Comme prévu, le représentant américain au commerce (USTR) a annoncé le 9 décembre dernier  qu’il sollicitait des consultations avec le Canada concernant l’attribution des contingents tarifaires (contingents tarifaires) pour l’accès au marché négociés dans l’AEUMC.

«Les mesures du Canada violent ses engagements et nuisent aux producteurs et aux producteurs laitiers américains», affirme le représentant américain au Commerce, Robert Lighthizer, dans une déclaration publiée par le bureau de l’USTR rappelle RealAgriculture.

Il ajoute :«Nous sommes déçus que les politiques du Canada aient rendu cette toute première mesure d’application de la loi en vertu de l’AEUMC nécessaire pour assurer le respect de l’accord. Cette action démontre que les États-Unis n’hésiteront pas à utiliser tous les outils disponibles pour garantir aux travailleurs, agriculteurs, éleveurs et entreprises américains les avantages que nous avons négociés.

Comme la plupart des différends commerciaux, il y a deux côtés au désaccord. L’industrie laitière canadienne a vu cette plainte venir et ne recule pas».

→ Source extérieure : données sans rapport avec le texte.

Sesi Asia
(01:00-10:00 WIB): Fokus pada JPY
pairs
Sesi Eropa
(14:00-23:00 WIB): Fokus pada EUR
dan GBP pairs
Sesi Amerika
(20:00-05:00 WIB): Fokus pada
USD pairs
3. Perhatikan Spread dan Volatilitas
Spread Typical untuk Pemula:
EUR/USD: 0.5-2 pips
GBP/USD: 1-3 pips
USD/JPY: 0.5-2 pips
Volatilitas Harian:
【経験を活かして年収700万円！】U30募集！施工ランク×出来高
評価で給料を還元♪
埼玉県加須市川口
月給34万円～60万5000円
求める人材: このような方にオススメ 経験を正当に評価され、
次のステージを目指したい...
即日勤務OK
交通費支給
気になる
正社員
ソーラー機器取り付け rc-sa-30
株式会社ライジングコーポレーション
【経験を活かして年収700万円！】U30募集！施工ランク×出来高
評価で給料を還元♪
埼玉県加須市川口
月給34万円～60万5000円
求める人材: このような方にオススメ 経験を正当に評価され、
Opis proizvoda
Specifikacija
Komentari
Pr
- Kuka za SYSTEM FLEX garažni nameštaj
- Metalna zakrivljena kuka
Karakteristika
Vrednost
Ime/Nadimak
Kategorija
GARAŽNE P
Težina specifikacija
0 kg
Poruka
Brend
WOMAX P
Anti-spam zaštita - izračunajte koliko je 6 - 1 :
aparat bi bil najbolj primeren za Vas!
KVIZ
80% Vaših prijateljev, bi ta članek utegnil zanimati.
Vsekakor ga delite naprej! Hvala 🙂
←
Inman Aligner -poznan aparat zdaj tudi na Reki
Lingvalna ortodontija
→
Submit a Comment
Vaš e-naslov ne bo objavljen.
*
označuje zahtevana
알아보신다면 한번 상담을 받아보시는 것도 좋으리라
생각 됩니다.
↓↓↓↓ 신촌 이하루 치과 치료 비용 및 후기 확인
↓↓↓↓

«Les attributions de contingents tarifaires par le gouvernement fédéral sont conformes aux termes de l’accord. Quiconque lit le texte de l’ACEUM le verrait, mais l’administration sortante peut penser qu’en adoptant cette approche, elle se fera aimer des fermes laitières familiales aux États-Unis »  a quant à lui déclaré, Jacques Lefebvre, PDG des Producteurs laitiers du Canada, à RealAgriculture après l’annonce de l’USTR.

 

Il est à noter que les consultations constituent la première étape du processus de règlement des différends dans le cadre de l’AEUMC. Le Canada dispose désormais de 15 jours pour répondre à toute plainte concernant des denrées périssables, comme le lait, et de 30 jours pour répondre pour d’autres produits. Si les pays ne parviennent pas à un accord par le biais de consultations, le plaignant peut demander la création d’un groupe spécial de règlement des différends pour examiner la question.